■ Task brief ■
What you return must match the listing below word for word.

■ Dataset entries ■
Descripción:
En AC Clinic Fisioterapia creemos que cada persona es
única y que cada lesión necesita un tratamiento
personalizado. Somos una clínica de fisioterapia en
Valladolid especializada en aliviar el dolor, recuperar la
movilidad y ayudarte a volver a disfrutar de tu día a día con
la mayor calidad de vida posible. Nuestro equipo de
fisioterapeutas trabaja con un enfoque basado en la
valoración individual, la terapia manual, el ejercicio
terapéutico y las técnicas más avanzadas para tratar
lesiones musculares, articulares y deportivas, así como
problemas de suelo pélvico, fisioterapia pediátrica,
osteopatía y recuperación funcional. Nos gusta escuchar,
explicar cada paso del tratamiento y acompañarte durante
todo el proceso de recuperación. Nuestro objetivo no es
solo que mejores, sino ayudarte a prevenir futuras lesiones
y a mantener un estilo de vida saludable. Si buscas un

■ Task response ■
Descripción:
En AC Clinic Fisioterapia creemos que cada persona es
única y que cada lesión necesita un tratamiento
personalizado. Somos una clínica de fisioterapia en
Valladolid especializada en aliviar el dolor, recuperar la
movilidad y ayudarte a volver a disfrutar de tu día a día con
la mayor calidad de vida posible. Nuestro equipo de
fisioterapeutas trabaja con un enfoque basado en la
valoración individual, la terapia manual, el ejercicio
terapéutico y las técnicas más avanzadas para tratar
lesiones musculares, articulares y deportivas, así como
problemas de suelo pélvico, fisioterapia pediátrica,
osteopatía y recuperación funcional. Nos gusta escuchar,
explicar cada paso del tratamiento y acompañarte durante
todo el proceso de recuperación. Nuestro objetivo no es
solo que mejores, sino ayudarte a prevenir futuras lesiones
y a mantener un estilo de vida saludable. Si buscas un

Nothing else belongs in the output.